Michelangelo Merisi, né à Milan en 1571, est un immense artiste, tellement expressif et au destin épique. Un véritable roman pour ce peintre magnifique du clair-obscur. Il surprend, déroute, séduit, fascine plus de quatre siècles après sa mort, en 1610, entourée de circonstances étranges. Une vie emplie de fureur, de bruit et de violence, une vie de mauvais garçon aux moeurs troubles, qui ne pouvait s'achever que dans l'ombre du mystère. Une mort, tragiquement prémonitoire de celle du poète italien Pier Paolo Pasolini sur la plage d'Ostie en 1975 (bien qu'aujourd'hui, on pense que Caravage est mort dans un lit d'hôpital). Bref, il n'est rien d'étonnant à ce que Dominique Fernandez s'empare de sa biographie pour en faire un roman rythmé, passionnant de bout en bout, jusqu'au dénouement, jusqu'à la suffocation finale. Sincèrement, les oeuvres elles-mêmes suffiraient à éblouir n'importe quel amateur de peinture et il semble étonnant que personne n'ait pensé auparavant à transformer le Caravage en héros de fiction.
Après une enfance passée à Caravaggio, à l'âge de treize ans, il entre dans l'atelier de Simone Peterzano. A vingt ans, il arrive à Rome où il reçoit la protection du Cardinal del Monte, une des personnes les plus cultivées de la ville. A partir de cette date, il est baptisé « il Caravaggio » (un autre Michelangelo avait déjà laissé son empreinte – et quelle empreinte – en art). Mais surtout il va élaborer une peinture en réaction au maniérisme de la fin du XVIe siècle, une peinture non académique, moins théorique, plus sensuelle, plus naturaliste. Mais cette révolution se fait en gardant certains aspects du maniérisme : la tension de la ligne et les contours nets et précis. D'autre part, il va chercher ses modèles dans la rue (des adolescents, des femmes du peuple) ; il introduit une nouvelle gamme de tons gris qui valorisent la force du sujet ; il théâtralise fortement par des jeux d'ombre et de lumière des sujets souvent dramatiques. Bref, il initie un nouveau langage pictural. Ainsi, le Caravage est souvent considéré comme étant l'auteur de la première nature morte, tant il donne une présence aux objets quotidiens, véritables sujets de la toile, aux côtés des enfants de la rue. Ce qui m'amène à me poser la question suivante : un tableau comme « L'Amour victorieux » avec son nu frontal serait-il encore possible aujourd'hui sans encourir les foudres des associations protectrices de la famille ?

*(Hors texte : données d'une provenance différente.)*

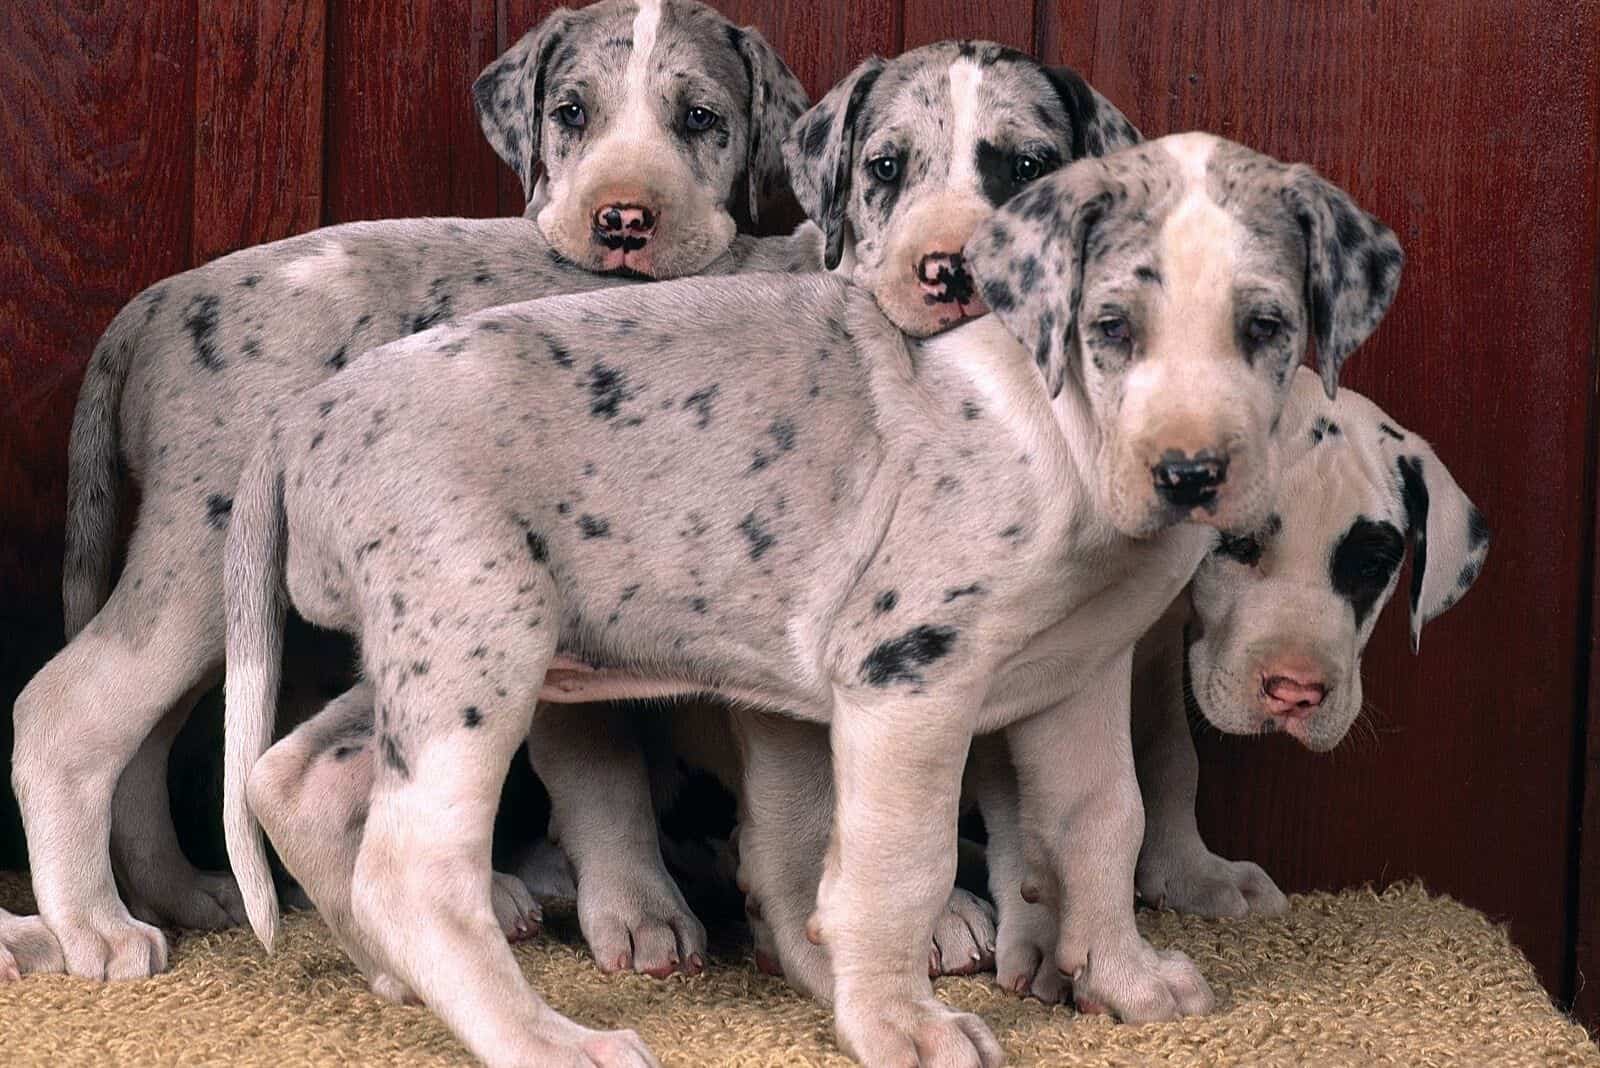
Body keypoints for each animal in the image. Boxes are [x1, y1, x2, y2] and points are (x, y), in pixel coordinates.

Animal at [10, 0, 806, 984]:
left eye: (702, 119)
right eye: (571, 113)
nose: (624, 220)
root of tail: (157, 301)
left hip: (220, 596)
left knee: (150, 739)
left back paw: (180, 890)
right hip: (201, 559)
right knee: (68, 712)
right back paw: (94, 926)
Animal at [985, 367, 1484, 1004]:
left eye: (1371, 567)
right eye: (1237, 545)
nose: (1295, 693)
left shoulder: (1153, 647)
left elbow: (1171, 759)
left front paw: (1188, 873)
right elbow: (1036, 796)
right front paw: (1053, 935)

Oui, Saint Mathieu est un vieillard, aux mains calleuses et aux pieds crasseux. Oui, Marie-Madeleine est une femme pâlichonne aux cheveux sales. Et les scènes sacrées acquièrent une dimension profane. le Repos de la Sainte Famille devient le moment de pause de n'importe quelle famille. Et le cadavre de la Vierge présente toutes les caractéristiques d'un corps ayant longuement séjourné dans les eaux du fleuve. La face obscure de l'homme est omniprésente, chez les aristocrates, chez les religieux comme dans le peuple. La violence est partout. La solitude également.